Source data.
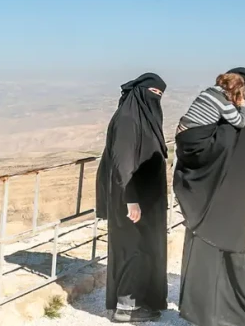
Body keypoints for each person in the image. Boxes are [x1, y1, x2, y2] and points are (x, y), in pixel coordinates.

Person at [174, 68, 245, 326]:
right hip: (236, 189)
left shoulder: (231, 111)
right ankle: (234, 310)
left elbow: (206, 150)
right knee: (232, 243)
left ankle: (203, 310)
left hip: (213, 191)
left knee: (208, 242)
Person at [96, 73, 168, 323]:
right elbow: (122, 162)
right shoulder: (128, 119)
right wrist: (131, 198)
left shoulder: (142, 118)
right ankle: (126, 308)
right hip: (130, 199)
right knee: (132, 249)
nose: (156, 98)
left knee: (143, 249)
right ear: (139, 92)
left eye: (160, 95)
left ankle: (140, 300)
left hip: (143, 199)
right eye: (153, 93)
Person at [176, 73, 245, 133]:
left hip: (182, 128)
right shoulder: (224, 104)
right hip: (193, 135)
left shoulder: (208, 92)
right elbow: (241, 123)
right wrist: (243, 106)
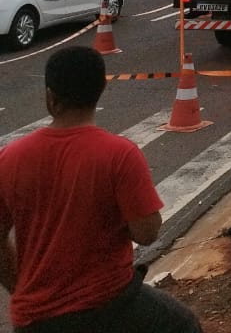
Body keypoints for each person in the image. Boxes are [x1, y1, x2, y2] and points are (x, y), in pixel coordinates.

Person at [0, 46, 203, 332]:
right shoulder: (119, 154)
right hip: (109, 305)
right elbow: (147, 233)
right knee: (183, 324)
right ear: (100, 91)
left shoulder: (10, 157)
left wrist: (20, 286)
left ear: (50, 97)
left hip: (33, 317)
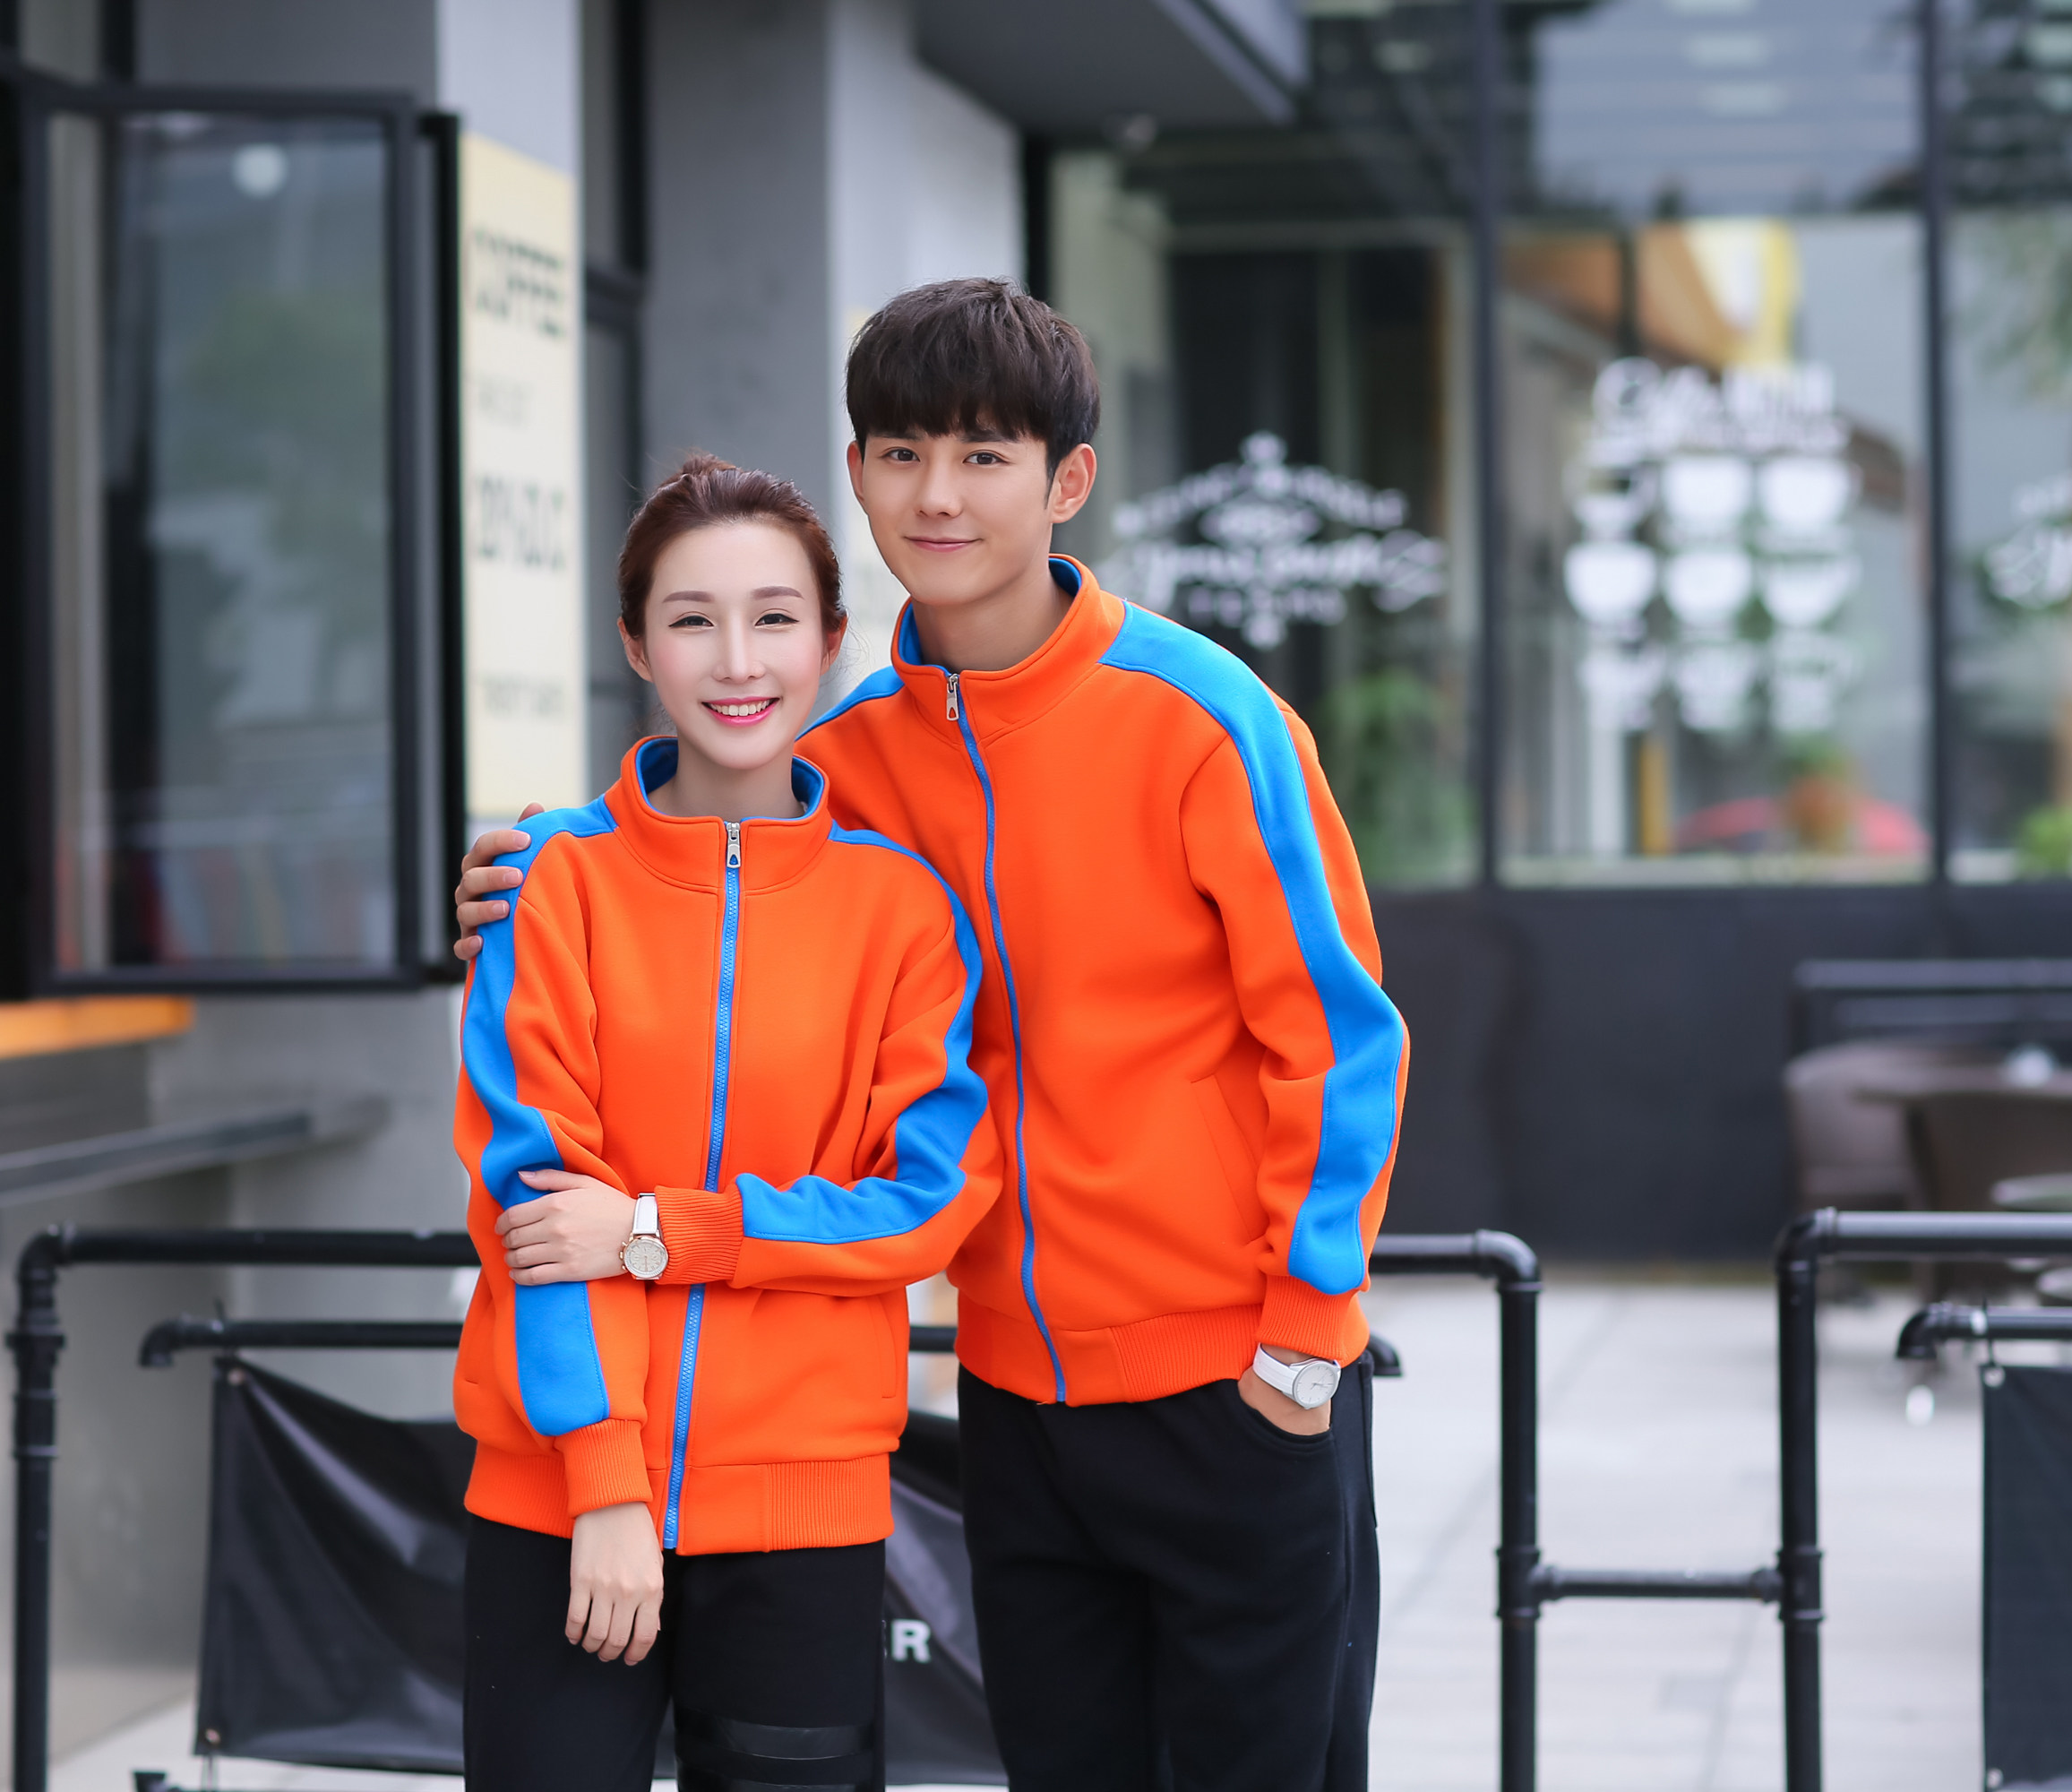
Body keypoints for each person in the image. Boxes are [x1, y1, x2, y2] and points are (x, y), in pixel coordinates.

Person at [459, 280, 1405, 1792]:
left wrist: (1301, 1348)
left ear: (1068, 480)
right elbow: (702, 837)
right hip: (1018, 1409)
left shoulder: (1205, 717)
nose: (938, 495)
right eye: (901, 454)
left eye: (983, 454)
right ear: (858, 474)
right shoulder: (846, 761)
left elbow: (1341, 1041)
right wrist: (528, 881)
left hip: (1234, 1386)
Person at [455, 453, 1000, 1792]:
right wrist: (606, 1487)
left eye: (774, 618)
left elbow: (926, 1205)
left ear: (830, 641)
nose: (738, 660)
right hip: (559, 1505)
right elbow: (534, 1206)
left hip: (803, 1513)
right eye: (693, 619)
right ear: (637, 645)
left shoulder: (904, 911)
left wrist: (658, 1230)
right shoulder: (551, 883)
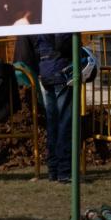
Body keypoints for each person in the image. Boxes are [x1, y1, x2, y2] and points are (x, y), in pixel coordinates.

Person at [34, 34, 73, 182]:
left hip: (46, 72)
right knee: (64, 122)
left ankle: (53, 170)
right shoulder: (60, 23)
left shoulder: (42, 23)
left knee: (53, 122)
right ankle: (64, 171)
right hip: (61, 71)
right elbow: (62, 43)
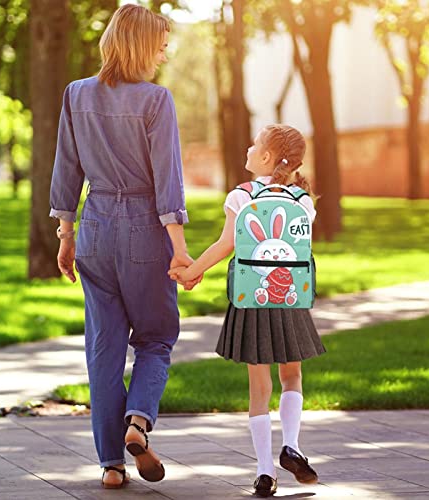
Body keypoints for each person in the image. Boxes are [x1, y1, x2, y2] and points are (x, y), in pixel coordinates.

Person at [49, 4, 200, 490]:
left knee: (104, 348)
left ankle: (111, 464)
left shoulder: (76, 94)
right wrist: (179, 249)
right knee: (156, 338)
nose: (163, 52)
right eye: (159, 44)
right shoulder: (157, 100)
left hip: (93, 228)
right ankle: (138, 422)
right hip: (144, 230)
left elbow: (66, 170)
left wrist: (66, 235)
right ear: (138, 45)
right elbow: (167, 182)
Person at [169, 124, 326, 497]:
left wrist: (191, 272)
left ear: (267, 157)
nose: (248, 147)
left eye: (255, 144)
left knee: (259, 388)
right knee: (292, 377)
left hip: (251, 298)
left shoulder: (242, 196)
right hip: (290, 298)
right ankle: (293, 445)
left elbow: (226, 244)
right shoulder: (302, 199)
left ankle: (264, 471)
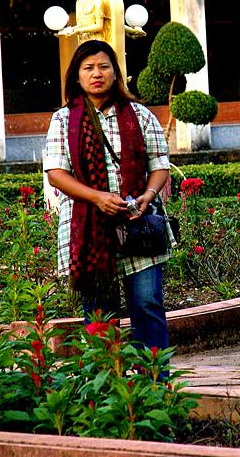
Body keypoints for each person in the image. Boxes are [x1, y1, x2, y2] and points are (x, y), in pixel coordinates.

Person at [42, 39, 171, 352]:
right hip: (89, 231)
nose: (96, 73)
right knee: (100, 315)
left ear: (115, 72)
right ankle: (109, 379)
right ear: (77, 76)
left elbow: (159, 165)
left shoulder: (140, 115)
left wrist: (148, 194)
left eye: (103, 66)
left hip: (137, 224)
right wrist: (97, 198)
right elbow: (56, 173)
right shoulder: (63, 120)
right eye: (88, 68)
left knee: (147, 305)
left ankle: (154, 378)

Exercise goal. When you reach the line containing "right hip: (144, 230)" in the data above, start copying exactly, and stop after the line containing "left elbow: (226, 244)".

Result of this exercise.
right hip: (144, 230)
left elbow: (66, 170)
left wrist: (66, 235)
right ear: (138, 45)
right elbow: (167, 182)
Person at [169, 124, 326, 497]:
left wrist: (191, 272)
left ear: (267, 157)
nose: (248, 147)
left eye: (255, 144)
left knee: (259, 388)
right knee: (292, 377)
left hip: (251, 298)
left shoulder: (242, 196)
right hip: (290, 298)
right ankle: (293, 445)
left elbow: (226, 244)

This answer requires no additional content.